1) Uma questão central para Anne Carson é analisar as "relações profundas" de certos artistas com outros artistas. Quando fala de Francis Bacon, por exemplo, aponta que ele tem uma relação profunda com Rembrandt: Bacon fala em várias entrevistas como ama um de seus autorretratos (estamos no ensaio "Variações sobre o direito de permanecer calado", de 2013, no qual Carson explora vários momentos do livro de entrevistas com Bacon feito por David Sylvester - o ensaio pode ser lido no livro Sobre aquilo em que eu mais penso, tradução de Sofia Nestrovski, Editora 34, 2023).
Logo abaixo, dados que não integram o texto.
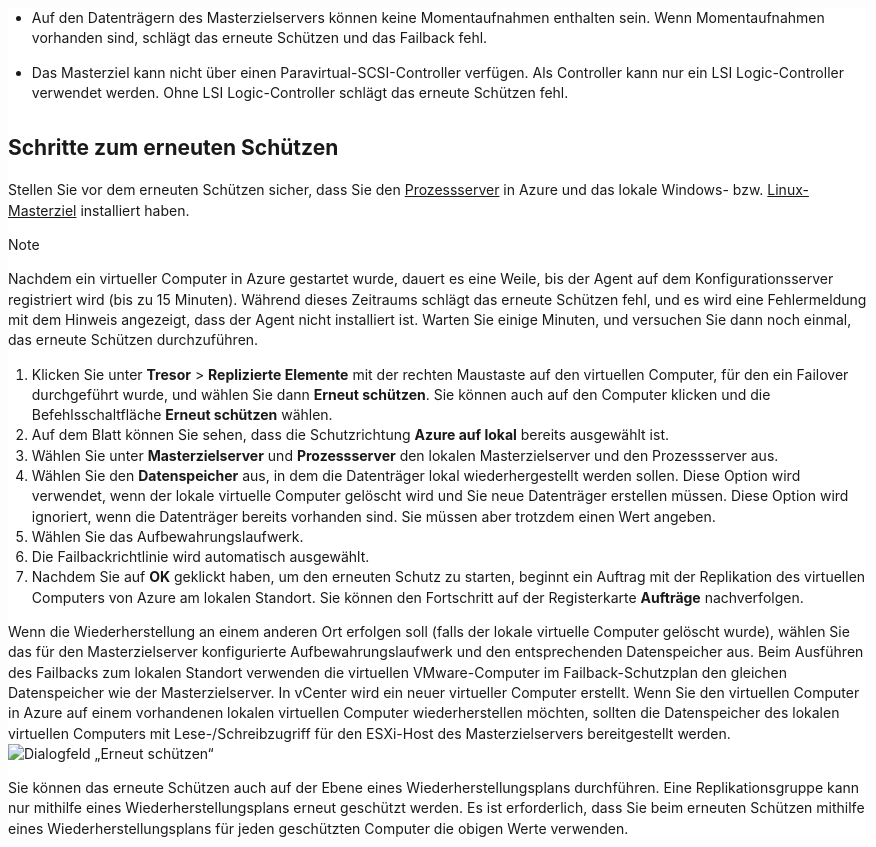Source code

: * Auf den Datenträgern des Masterzielservers können keine Momentaufnahmen enthalten sein. Wenn Momentaufnahmen vorhanden sind, schlägt das erneute Schützen und das Failback fehl.

* Das Masterziel kann nicht über einen Paravirtual-SCSI-Controller verfügen. Als Controller kann nur ein LSI Logic-Controller verwendet werden. Ohne LSI Logic-Controller schlägt das erneute Schützen fehl.



## <a name="steps-to-reprotect"></a>Schritte zum erneuten Schützen

Stellen Sie vor dem erneuten Schützen sicher, dass Sie den [Prozessserver](site-recovery-vmware-setup-azure-ps-resource-manager.md) in Azure und das lokale Windows- bzw. [Linux-Masterziel](site-recovery-how-to-install-linux-master-target.md) installiert haben.

> [!NOTE]
> Nachdem ein virtueller Computer in Azure gestartet wurde, dauert es eine Weile, bis der Agent auf dem Konfigurationsserver registriert wird (bis zu 15 Minuten). Während dieses Zeitraums schlägt das erneute Schützen fehl, und es wird eine Fehlermeldung mit dem Hinweis angezeigt, dass der Agent nicht installiert ist. Warten Sie einige Minuten, und versuchen Sie dann noch einmal, das erneute Schützen durchzuführen.



1. Klicken Sie unter **Tresor** > **Replizierte Elemente** mit der rechten Maustaste auf den virtuellen Computer, für den ein Failover durchgeführt wurde, und wählen Sie dann **Erneut schützen**. Sie können auch auf den Computer klicken und die Befehlsschaltfläche **Erneut schützen** wählen.
2. Auf dem Blatt können Sie sehen, dass die Schutzrichtung **Azure auf lokal** bereits ausgewählt ist.
3. Wählen Sie unter **Masterzielserver** und **Prozessserver** den lokalen Masterzielserver und den Prozessserver aus.
4. Wählen Sie den **Datenspeicher** aus, in dem die Datenträger lokal wiederhergestellt werden sollen. Diese Option wird verwendet, wenn der lokale virtuelle Computer gelöscht wird und Sie neue Datenträger erstellen müssen. Diese Option wird ignoriert, wenn die Datenträger bereits vorhanden sind. Sie müssen aber trotzdem einen Wert angeben.
5. Wählen Sie das Aufbewahrungslaufwerk.
6. Die Failbackrichtlinie wird automatisch ausgewählt.
7. Nachdem Sie auf **OK** geklickt haben, um den erneuten Schutz zu starten, beginnt ein Auftrag mit der Replikation des virtuellen Computers von Azure am lokalen Standort. Sie können den Fortschritt auf der Registerkarte **Aufträge** nachverfolgen.

Wenn die Wiederherstellung an einem anderen Ort erfolgen soll (falls der lokale virtuelle Computer gelöscht wurde), wählen Sie das für den Masterzielserver konfigurierte Aufbewahrungslaufwerk und den entsprechenden Datenspeicher aus. Beim Ausführen des Failbacks zum lokalen Standort verwenden die virtuellen VMware-Computer im Failback-Schutzplan den gleichen Datenspeicher wie der Masterzielserver. In vCenter wird ein neuer virtueller Computer erstellt.
Wenn Sie den virtuellen Computer in Azure auf einem vorhandenen lokalen virtuellen Computer wiederherstellen möchten, sollten die Datenspeicher des lokalen virtuellen Computers mit Lese-/Schreibzugriff für den ESXi-Host des Masterzielservers bereitgestellt werden.
    ![Dialogfeld „Erneut schützen“](./media/site-recovery-failback-azure-to-vmware-new/reprotectinputs.png)

Sie können das erneute Schützen auch auf der Ebene eines Wiederherstellungsplans durchführen. Eine Replikationsgruppe kann nur mithilfe eines Wiederherstellungsplans erneut geschützt werden. Es ist erforderlich, dass Sie beim erneuten Schützen mithilfe eines Wiederherstellungsplans für jeden geschützten Computer die obigen Werte verwenden.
2) Aquilo que Francis Bacon mais gosta no autorretrato de Rembrandt é o fato de perceber que os olhos não têm órbitas: um trabalho tardio de Rembrandt, contornos difusos, muito escuro. Carson diz que o olhar, aí, não está organizado do jeito habitual, a visão parecer emanar "silêncio"; e é nesse ponto do ensaio que ela alcança o problema geral, o cerne de sua argumentação (as variações sobre o direito de permanecer calado, e como essa "falta de voz" repercute na arte ao longo dos séculos).

3) Dando um salto inesperado - tão típico do ensaio, mais ainda do ensaio tal como praticado por Carson -, ela vai do silêncio de Rembrandt em direção ao silêncio de Paul Celan: um poema em louvor a Hölderlin, que termina com uma palavra intraduzível, repetida: "Pallaksch, Pallaksch". O silêncio, então, se articula com a tradução e com o intraduzível, se articula com a homenagem que Celan faz ao Hölderlin não apenas poeta, mas, sobretudo, tradutor (segundo as pessoas que o visitaram em sua torre, Hölderlin tinha inventado o termo Pallaksch e às vezes o usava para dizer Sim, às vezes para dizer Não).